Who Has the Final Word? Designing Multi-Agent Collaborative Framework for Professional Translators
George X. Wang, Jiaqian Hu, Jing Qian
TL;DR
This work tackles the limitation of automated translation in high-stakes domains by introducing CHORUS, a human–AI, multi-agent framework that operationalizes the Multidimensional Quality Metrics (MQM) as a set of specialized agents coordinated by a Dimension Router and grounded in a shared Translation Memory. The translator retains final authority, using two explicit interaction loops to guide iterative refinements across focused quality dimensions such as accuracy, terminology, and style. An expert formative study motivates the design, and an extensive evaluation across language pairs and LLM backbones shows CHORUS yields meaningful, statistically significant improvements in semantic fidelity and contextual adaptation, particularly for linguistically distant pairs.

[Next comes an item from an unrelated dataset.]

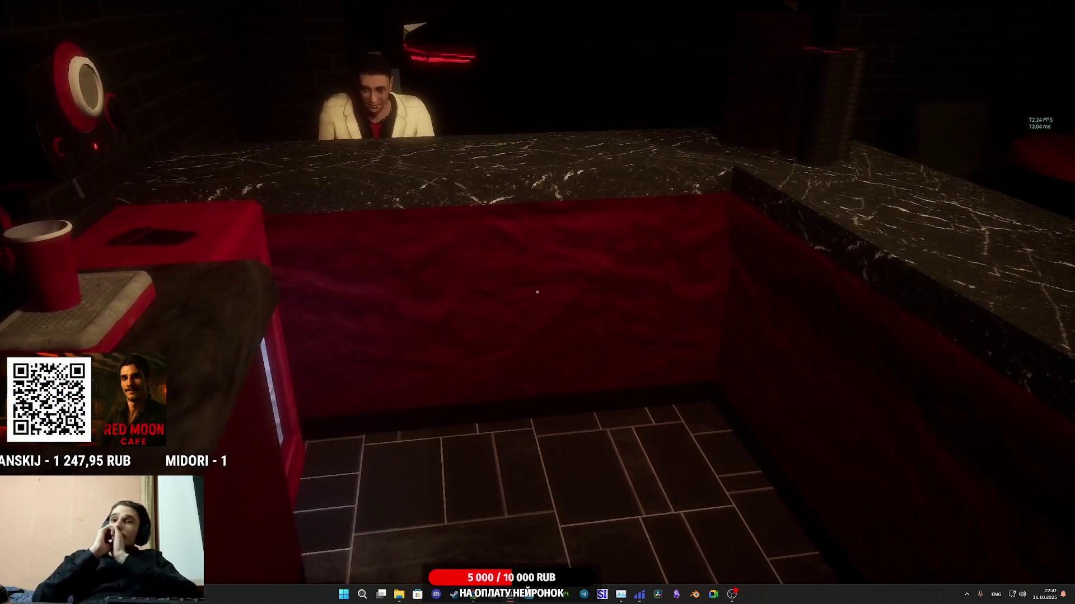
Step: Attach the filled portafilter to the coffee machine and start brewing
{"action": "left_click", "coordinate": [537, 291]}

The results support the practicality of interpretable, human-guided AI systems for professional translation and point to future human-in-the-loop studies to quantify workflow impact and broaden applicability to other expert domains.
Abstract
Recent advances in LLM based translation have led to renewed interest in fully automated systems, yet professional translators remain essential in high stakes domains where decisions about accuracy, terminology, style, and audience cannot be safely automated. Current tools are typically single shot generators or single-agent self-refiners, offering limited support for translator multidimensional decision making process and providing little structured leverage for translator input. We present CHORUS, a human-AI multiagent collaborative translation framework grounded in the Multidimensional Quality Metrics (MQM) framework, which decomposes quality dimensions into specialized agents and integrates their feedback into an iterative refinement loop controlled by the translator. A six-user preliminary study with professional translators found that CHORUS consistently outperforms zero-shot and single-agent baselines, showing that MQM-aligned multi-agent collaboration better supports professional translation workflows than autonomous generation.